• **Dataset excerpts**
++++++++

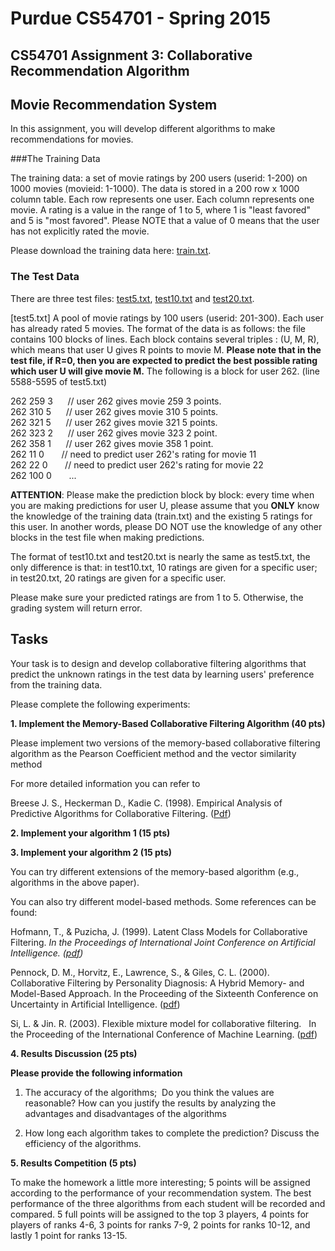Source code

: # Purdue CS54701 - Spring 2015

##  CS54701 Assignment 3: Collaborative Recommendation Algorithm  

## Movie Recommendation System

In this assignment, you will develop different algorithms to make  recommendations for movies.

###The Training Data

The training data: a set of movie ratings by 200 users (userid:  1-200) on 1000 movies (movieid: 1-1000). The data is stored in a 200 row x 1000  column table. Each row represents one user. Each column represents one movie. A  rating is a value in the range of 1 to 5, where 1 is "least favored" and 5 is  "most favored". Please NOTE that a value of 0 means that the  user has not explicitly rated the movie.

Please download the training data here: [train.txt][2].

### The Test Data

There are three test files: [test5.txt][3], [test10.txt][4] and [test20.txt][5].

[test5.txt]  A pool of movie ratings by 100 users (userid: 201-300). Each user has already  rated 5 movies. The format of the data is as follows: the file contains 100  blocks of lines. Each block contains several triples : (U, M, R), which means  that user U gives R points to movie M. **Please note that  in the test file, if R=0, then you are expected to predict the best possible  rating which user U will give movie M.** The following is a block for  user 262. (line 5588-5595 of test5.txt)


262 259 3&nbsp;&nbsp;&nbsp;&nbsp;&nbsp;&nbsp;// user 262 gives movie 259 3 points.  
262 310 5&nbsp;&nbsp;&nbsp;&nbsp;&nbsp; // user 262 gives movie 310 5 points.  
262 321 5&nbsp;&nbsp;&nbsp;&nbsp;&nbsp; // user 262 gives movie 321 5 points.  
262 323 2&nbsp;&nbsp;&nbsp;&nbsp;&nbsp; // user 262 gives movie 323 2 point.  
262 358 1&nbsp;&nbsp;&nbsp;&nbsp;&nbsp; // user 262 gives movie 358 1 point.  
262 11 0&nbsp;&nbsp;&nbsp;&nbsp;&nbsp;&nbsp;&nbsp;// need to predict user 262's rating for movie 11  
262 22 0&nbsp;&nbsp;&nbsp;&nbsp;&nbsp;&nbsp; // need to predict user 262's rating for movie 22  
262 100 0&nbsp;&nbsp;&nbsp;&nbsp;&nbsp;&nbsp; ...


**ATTENTION**: Please make  the prediction block by block: every time when you are making predictions for  user U, please assume that you **ONLY** know the knowledge of the training  data (train.txt) and the existing 5 ratings for this user. In another words,  please DO NOT use the knowledge of any other blocks in the test file when making  predictions.

The format of test10.txt and test20.txt is nearly the same as test5.txt, the only difference is that: in test10.txt, 10 ratings are given  for a specific user; in test20.txt, 20 ratings are given for a specific user.

Please make sure your predicted ratings are from 1 to 5. Otherwise, the grading system will return error.

## Tasks

Your task is to design and develop collaborative filtering  algorithms that predict the unknown ratings in the test data by learning users'  preference from the training data.

Please complete the following experiments:

**1\. Implement the Memory-Based Collaborative  Filtering Algorithm (40 pts)**

Please implement two versions of the memory-based collaborative filtering  algorithm as the Pearson Coefficient method and the vector similarity method

For more detailed information you can refer to

Breese J. S., Heckerman D., Kadie C. (1998).  Empirical Analysis of Predictive Algorithms for Collaborative Filtering.  ([Pdf][7])

**2\. Implement your algorithm 1 (15 pts)**

**3\. Implement your algorithm 2 (15 pts)**

You can try different extensions of the memory-based algorithm (e.g.,  algorithms in the above paper).

You can also try different model-based methods. Some references can be found:

Hofmann, T., &amp; Puzicha, J. (1999).  Latent Class Models for Collaborative Filtering. _In the Proceedings of  International Joint Conference on Artificial Intelligence. ([pdf][8])_

Pennock, D. M., Horvitz, E.,  Lawrence, S., &amp; Giles, C. L. (2000). Collaborative Filtering by Personality  Diagnosis: A Hybrid Memory- and Model-Based Approach. In the Proceeding of the  Sixteenth Conference on Uncertainty in Artificial Intelligence. ([pdf][9])

Si, L. &amp; Jin. R. (2003). Flexible mixture model for collaborative filtering.&nbsp;  &nbsp;In the Proceeding of the International Conference  of Machine Learning. ([pdf][10])

**4\. Results Discussion (25 pts)**

**Please provide the following information**

1. The accuracy of the algorithms;&nbsp; Do you think  the values are reasonable? How can you justify the results by analyzing the  advantages and disadvantages of the algorithms

2. How long each algorithm takes to complete the prediction? Discuss the  efficiency of the algorithms.

**5\. Results Competition (5 pts)**

To make the homework a little more interesting; 5  points will be assigned according to the performance of your recommendation  system. The best performance of the three algorithms from each student will be  recorded and compared. 5 full points will be assigned to the top 3 players, 4  points for players of ranks 4-6, 3 points for ranks 7-9, 2 points for ranks 10-12, and lastly 1 point for ranks 13-15.

[1]: http://www.math.mtu.edu/~msgocken/intro/intro.html "http://www.math.mtu.edu/~msgocken/intro/intro.html"
[2]: train.txt "train.txt"
[3]: test5.txt "test5.txt"
[4]: test10.txt "test10.txt"
[5]: test20.txt "test20.txt"
[6]: submit.html
[7]: http://research.microsoft.com/en-us/um/people/heckerman/bhk98uai.pdf "http://research.microsoft.com/en-us/um/people/heckerman/bhk98uai.pdf"
[8]: http://www.cs.brown.edu/~th/papers/HofmannPuzicha-IJCAI99.pdf "http://www.cs.brown.edu/~th/papers/HofmannPuzicha-IJCAI99.pdf"
[9]: ftp://ftp.research.microsoft.com/pub/ejh/cfpd.pdf "ftp://ftp.research.microsoft.com/pub/ejh/cfpd.pdf"
[10]: http://www.cs.purdue.edu/homes/lsi/ICML_2003.pdf "http://www.cs.purdue.edu/homes/lsi/ICML_2003.pdf"
[11]: mailto:yanhan@purdue.edu
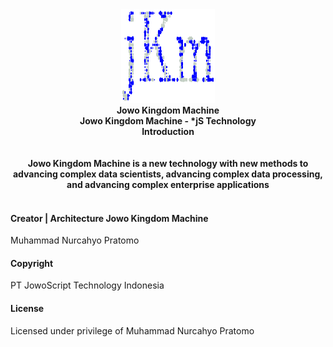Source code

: <div align="center">
<a href="https://www.jowoscript.web.id/" target="_self">
<img src="iconJKM reguler.png" 
     title="Jowo Kingdom Machine - *jS Technology"
     alt="Jowo Kingdom Machine - *jS Technology"     
     height="150px" width="150px"></img>
</a>
</div>
<div align="center">
<strong>
	Jowo Kingdom Machine
</strong>
<br>
<strong>
	Jowo Kingdom Machine - *jS Technology
</strong>
<br>
<strong>
	Introduction
</strong>
</div>
<br><br>
<div align="center">
<strong>
	Jowo Kingdom Machine is a new technology with new methods to advancing complex data scientists, advancing complex data processing, and advancing complex enterprise applications
</strong>
</div>
<br>

#### Creator | Architecture Jowo Kingdom Machine
Muhammad Nurcahyo Pratomo

#### Copyright
PT JowoScript Technology Indonesia

#### License
Licensed under privilege of Muhammad Nurcahyo Pratomo
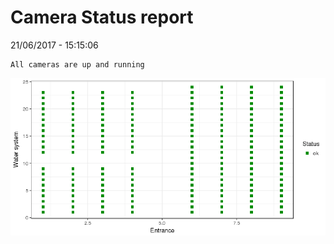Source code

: Camera Status report
================
21/06/2017 - 15:15:06

    All cameras are up and running

![](camreport_files/figure-markdown_github/unnamed-chunk-2-1.png)
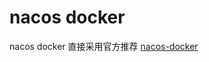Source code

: # nacos docker
nacos docker 直接采用官方推荐
[nacos-docker](https://github.com/nacos-group/nacos-docker.git)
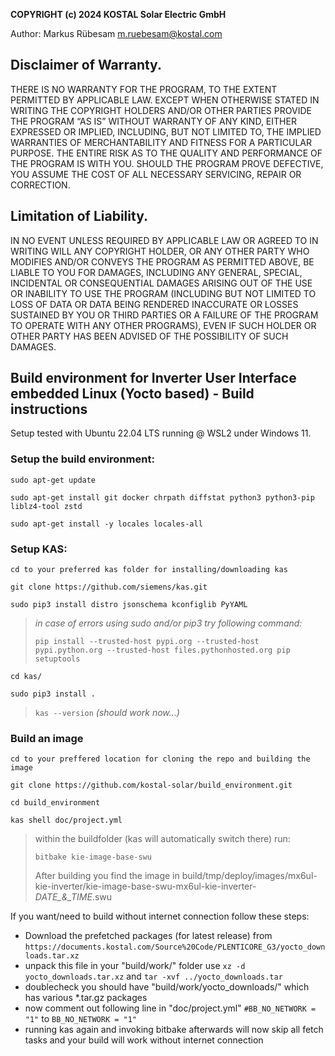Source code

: **COPYRIGHT (c) 2024 KOSTAL Solar Electric GmbH**

Author: Markus Rübesam <m.ruebesam@kostal.com>

## Disclaimer of Warranty.

THERE IS NO WARRANTY FOR THE PROGRAM, TO THE EXTENT PERMITTED BY APPLICABLE LAW. EXCEPT WHEN OTHERWISE STATED IN WRITING THE COPYRIGHT HOLDERS AND/OR OTHER PARTIES PROVIDE THE PROGRAM “AS IS” WITHOUT WARRANTY OF ANY KIND, EITHER EXPRESSED OR IMPLIED, INCLUDING, BUT NOT LIMITED TO, THE IMPLIED WARRANTIES OF MERCHANTABILITY AND FITNESS FOR A PARTICULAR PURPOSE. THE ENTIRE RISK AS TO THE QUALITY AND PERFORMANCE OF THE PROGRAM IS WITH YOU. SHOULD THE PROGRAM PROVE DEFECTIVE, YOU ASSUME THE COST OF ALL NECESSARY SERVICING, REPAIR OR CORRECTION.

## Limitation of Liability.

IN NO EVENT UNLESS REQUIRED BY APPLICABLE LAW OR AGREED TO IN WRITING WILL ANY COPYRIGHT HOLDER, OR ANY OTHER PARTY WHO MODIFIES AND/OR CONVEYS THE PROGRAM AS PERMITTED ABOVE, BE LIABLE TO YOU FOR DAMAGES, INCLUDING ANY GENERAL, SPECIAL, INCIDENTAL OR CONSEQUENTIAL DAMAGES ARISING OUT OF THE USE OR INABILITY TO USE THE PROGRAM (INCLUDING BUT NOT LIMITED TO LOSS OF DATA OR DATA BEING RENDERED INACCURATE OR LOSSES SUSTAINED BY YOU OR THIRD PARTIES OR A FAILURE OF THE PROGRAM TO OPERATE WITH ANY OTHER PROGRAMS), EVEN IF SUCH HOLDER OR OTHER PARTY HAS BEEN ADVISED OF THE POSSIBILITY OF SUCH DAMAGES.

## Build environment for Inverter User Interface embedded Linux (Yocto based) - Build instructions

Setup tested with Ubuntu 22.04 LTS running @ WSL2 under Windows 11.

### Setup the build environment:
``sudo apt-get update``

``sudo apt-get install git docker chrpath diffstat python3 python3-pip liblz4-tool zstd ``

``sudo apt-get install -y locales locales-all``

### Setup KAS:
``cd to your preferred kas folder for installing/downloading kas``

``git clone https://github.com/siemens/kas.git``

``sudo pip3 install distro jsonschema kconfiglib PyYAML``

>*in case of errors using sudo and/or pip3 try following command:*
>
>``pip install --trusted-host pypi.org --trusted-host pypi.python.org --trusted-host files.pythonhosted.org pip setuptools``

``cd kas/``

``sudo pip3 install .``

>``kas --version`` *(should work now...)*

### Build an image

``cd to your preffered location for cloning the repo and building the image``

``git clone https://github.com/kostal-solar/build_environment.git``

``cd build_environment``

``kas shell doc/project.yml``

>within the buildfolder (kas will automatically switch there) run:
>
>``bitbake kie-image-base-swu``
>
>After building you find the image in build/tmp/deploy/images/mx6ul-kie-inverter/kie-image-base-swu-mx6ul-kie-inverter-*DATE_&_TIME*.swu


If you want/need to build without internet connection follow these steps:
- Download the prefetched packages (for latest release) from ``https://documents.kostal.com/Source%20Code/PLENTICORE_G3/yocto_downloads.tar.xz``
- unpack this file in your "build/work/" folder use ``xz -d yocto_downloads.tar.xz`` and ``tar -xvf ../yocto_downloads.tar``
- doublecheck you should have "build/work/yocto_downloads/" which has various *.tar.gz packages
- now comment out following line in "doc/project.yml" ``#BB_NO_NETWORK = "1"`` to ``BB_NO_NETWORK = "1"``
- running kas again and invoking bitbake afterwards will now skip all fetch tasks and your build will work without internet connection

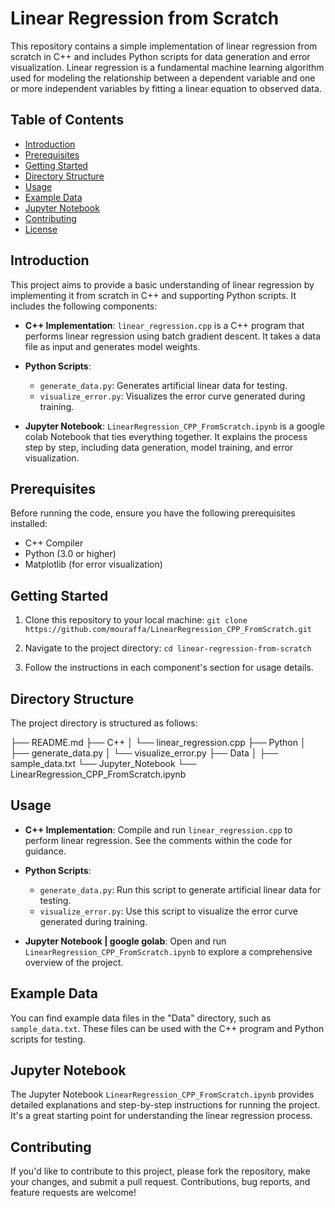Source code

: # Linear Regression from Scratch

This repository contains a simple implementation of linear regression from scratch in C++ and includes Python scripts for data generation and error visualization. Linear regression is a fundamental machine learning algorithm used for modeling the relationship between a dependent variable and one or more independent variables by fitting a linear equation to observed data.

## Table of Contents

- [Introduction](#introduction)
- [Prerequisites](#prerequisites)
- [Getting Started](#getting-started)
- [Directory Structure](#directory-structure)
- [Usage](#usage)
- [Example Data](#example-data)
- [Jupyter Notebook](#jupyter-notebook)
- [Contributing](#contributing)
- [License](#license)

## Introduction

This project aims to provide a basic understanding of linear regression by implementing it from scratch in C++ and supporting Python scripts. It includes the following components:

- **C++ Implementation**: `linear_regression.cpp` is a C++ program that performs linear regression using batch gradient descent. It takes a data file as input and generates model weights.

- **Python Scripts**:
  - `generate_data.py`: Generates artificial linear data for testing.
  - `visualize_error.py`: Visualizes the error curve generated during training.

- **Jupyter Notebook**: `LinearRegression_CPP_FromScratch.ipynb` is a google colab Notebook that ties everything together. It explains the process step by step, including data generation, model training, and error visualization.

## Prerequisites

Before running the code, ensure you have the following prerequisites installed:

- C++ Compiler
- Python (3.0 or higher)
- Matplotlib (for error visualization)

## Getting Started

1. Clone this repository to your local machine:
  `git clone https://github.com/mouraffa/LinearRegression_CPP_FromScratch.git`

2. Navigate to the project directory:
  `cd linear-regression-from-scratch`

3. Follow the instructions in each component's section for usage details.

## Directory Structure

The project directory is structured as follows:

├── README.md
├── C++
│ └── linear_regression.cpp
├── Python
│ ├── generate_data.py
│ └── visualize_error.py
├── Data
│ ├── sample_data.txt
└── Jupyter_Notebook
└── LinearRegression_CPP_FromScratch.ipynb


## Usage

- **C++ Implementation**: Compile and run `linear_regression.cpp` to perform linear regression. See the comments within the code for guidance.

- **Python Scripts**:
  - `generate_data.py`: Run this script to generate artificial linear data for testing.
  - `visualize_error.py`: Use this script to visualize the error curve generated during training.

- **Jupyter Notebook | google golab**: Open and run `LinearRegression_CPP_FromScratch.ipynb` to explore a comprehensive overview of the project.

## Example Data

You can find example data files in the "Data" directory, such as `sample_data.txt`. These files can be used with the C++ program and Python scripts for testing.

## Jupyter Notebook

The Jupyter Notebook `LinearRegression_CPP_FromScratch.ipynb` provides detailed explanations and step-by-step instructions for running the project. It's a great starting point for understanding the linear regression process.

## Contributing

If you'd like to contribute to this project, please fork the repository, make your changes, and submit a pull request. Contributions, bug reports, and feature requests are welcome!



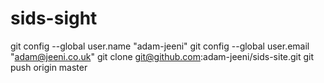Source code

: sids-sight
==========
git config --global user.name "adam-jeeni"
git config --global user.email "adam@jeeni.co.uk"
git clone git@github.com:adam-jeeni/sids-site.git
git push origin master

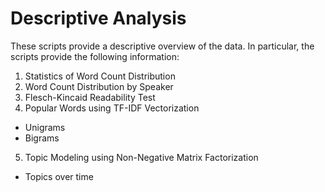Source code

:# Descriptive Analysis

These scripts provide a descriptive overview of the data. In particular, the scripts provide the following information:

1) Statistics of Word Count Distribution
2) Word Count Distribution by Speaker
3) Flesch-Kincaid Readability Test
4) Popular Words using TF-IDF Vectorization
  - Unigrams 
  - Bigrams
5) Topic Modeling using Non-Negative Matrix Factorization
  - Topics over time 
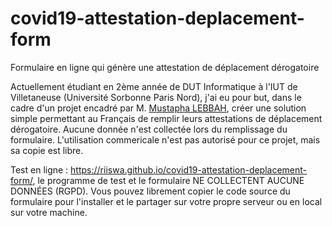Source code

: # covid19-attestation-deplacement-form
Formulaire en ligne qui génère une attestation de déplacement dérogatoire

Actuellement étudiant en 2ème année de DUT Informatique à l'IUT de Villetaneuse (Université Sorbonne Paris Nord), j'ai eu pour but, dans le cadre d'un projet encadré par M. [Mustapha LEBBAH](https://sites.google.com/site/lebbah/), créer une solution simple permettant au Français de remplir leurs attestations de déplacement dérogatoire. Aucune donnée n'est collectée lors du remplissage du formulaire. L'utilisation commericale n'est pas autorisé pour ce projet, mais sa copie est libre.

Test en ligne : https://riiswa.github.io/covid19-attestation-deplacement-form/, le programme de test et le formulaire NE COLLECTENT AUCUNE DONNÉES (RGPD). Vous pouvez librement copier le code source du formulaire pour l'installer et le partager sur votre propre serveur ou en local sur votre  machine.
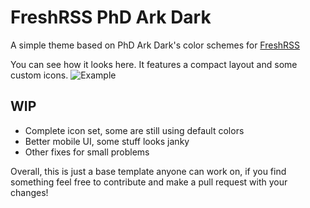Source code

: # FreshRSS PhD Ark Dark

A simple theme based on PhD Ark Dark's color schemes for
[FreshRSS](https://freshrss.org)

You can see how it looks here. It features a compact layout and some
custom icons.
![Example](./thumbs/original.png)

## WIP

- Complete icon set, some are still using default colors
- Better mobile UI, some stuff looks janky
- Other fixes for small problems


Overall, this is just a base template anyone can work on, if you find
something feel free to contribute and make a pull request with your
changes!
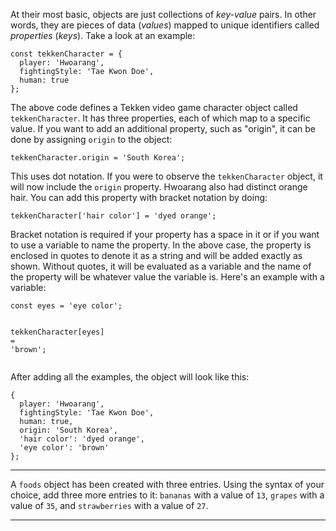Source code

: <div class="challenge-instructions basic-data-structures"><div><section id="description">
<p>At their most basic, objects are just collections of <dfn>key-value</dfn> pairs. In other words, they are pieces of data (<dfn>values</dfn>) mapped to unique identifiers called <dfn>properties</dfn> (<dfn>keys</dfn>). Take a look at an example:</p>
<pre class="language-js"><code class="language-js"><span class="token keyword">const</span> tekkenCharacter <span class="token operator">=</span> <span class="token punctuation">{</span>
  player<span class="token operator">:</span> <span class="token string">'Hwoarang'</span><span class="token punctuation">,</span>
  fightingStyle<span class="token operator">:</span> <span class="token string">'Tae Kwon Doe'</span><span class="token punctuation">,</span>
  human<span class="token operator">:</span> <span class="token boolean">true</span>
<span class="token punctuation">}</span><span class="token punctuation">;</span>
</code></pre>
<p>The above code defines a Tekken video game character object called <code>tekkenCharacter</code>. It has three properties, each of which map to a specific value. If you want to add an additional property, such as "origin", it can be done by assigning <code>origin</code> to the object:</p>
<pre class="language-js"><code class="language-js">tekkenCharacter<span class="token punctuation">.</span>origin <span class="token operator">=</span> <span class="token string">'South Korea'</span><span class="token punctuation">;</span>
</code></pre>
<p>This uses dot notation. If you were to observe the <code>tekkenCharacter</code> object, it will now include the <code>origin</code> property. Hwoarang also had distinct orange hair. You can add this property with bracket notation by doing:</p>
<pre class="language-js"><code class="language-js">tekkenCharacter<span class="token punctuation">[</span><span class="token string">'hair color'</span><span class="token punctuation">]</span> <span class="token operator">=</span> <span class="token string">'dyed orange'</span><span class="token punctuation">;</span>
</code></pre>
<p>Bracket notation is required if your property has a space in it or if you want to use a variable to name the property. In the above case, the property is enclosed in quotes to denote it as a string and will be added exactly as shown. Without quotes, it will be evaluated as a variable and the name of the property will be whatever value the variable is. Here's an example with a variable:</p>
<pre class="language-js"><code class="language-js"><span class="token keyword">const</span> eyes <span class="token operator">=</span> <span class="token string">'eye color'</span><span class="token punctuation">;</span>

tekkenCharacter<span class="token punctuation">[</span>eyes<span class="token punctuation">]</span> <span class="token operator">=</span> <span class="token string">'brown'</span><span class="token punctuation">;</span>
</code></pre>
<p>After adding all the examples, the object will look like this:</p>
<pre class="language-js"><code class="language-js"><span class="token punctuation">{</span>
  player<span class="token operator">:</span> <span class="token string">'Hwoarang'</span><span class="token punctuation">,</span>
  fightingStyle<span class="token operator">:</span> <span class="token string">'Tae Kwon Doe'</span><span class="token punctuation">,</span>
  human<span class="token operator">:</span> <span class="token boolean">true</span><span class="token punctuation">,</span>
  origin<span class="token operator">:</span> <span class="token string">'South Korea'</span><span class="token punctuation">,</span>
  <span class="token string">'hair color'</span><span class="token operator">:</span> <span class="token string">'dyed orange'</span><span class="token punctuation">,</span>
  <span class="token string">'eye color'</span><span class="token operator">:</span> <span class="token string">'brown'</span>
<span class="token punctuation">}</span><span class="token punctuation">;</span>
</code></pre>
</section></div><hr/><div><section id="instructions">
<p>A <code>foods</code> object has been created with three entries. Using the syntax of your choice, add three more entries to it: <code>bananas</code> with a value of <code>13</code>, <code>grapes</code> with a value of <code>35</code>, and <code>strawberries</code> with a value of <code>27</code>.</p>
</section></div><hr/></div>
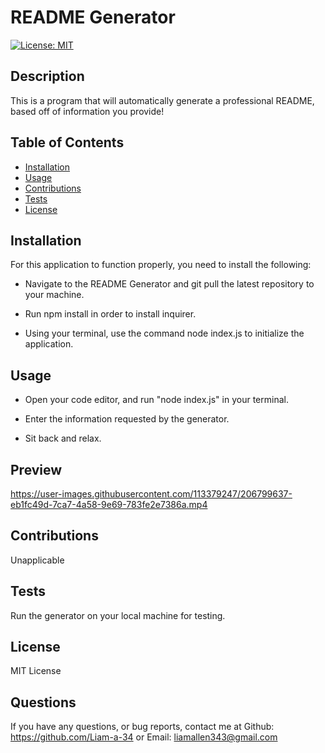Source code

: # README Generator
[![License: MIT](https://img.shields.io/badge/License-MIT-yellow.svg)](https://opensource.org/licenses/MIT)

## Description

This is a program that will automatically generate a professional README, based off of information you provide!

## Table of Contents

- [Installation](#installation)
- [Usage](#usage)
- [Contributions](#contributions)
- [Tests](#tests)
- [License](#license)

## Installation

For this application to function properly, you need to install the following:

* Navigate to the README Generator and git pull the latest repository to your machine.

* Run npm install in order to install inquirer.

* Using your terminal, use the command node index.js to initialize the application.

## Usage

* Open your code editor, and run "node index.js" in your terminal.

* Enter the information requested by the generator.

* Sit back and relax.

## Preview


https://user-images.githubusercontent.com/113379247/206799637-eb1fc49d-7ca7-4a58-9e69-783fe2e7386a.mp4


## Contributions

Unapplicable

## Tests

Run the generator on your local machine for testing.

## License

MIT License

## Questions

If you have any questions, or bug reports, contact me at Github: https://github.com/Liam-a-34 or Email: liamallen343@gmail.com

++++++++

• **Goal of the exercise**
Which lines of the data above contain the string "Dark", with case counting? Show each of those lines in full.

• **Exercise output**
: # FreshRSS PhD Ark Dark
A simple theme based on PhD Ark Dark's color schemes for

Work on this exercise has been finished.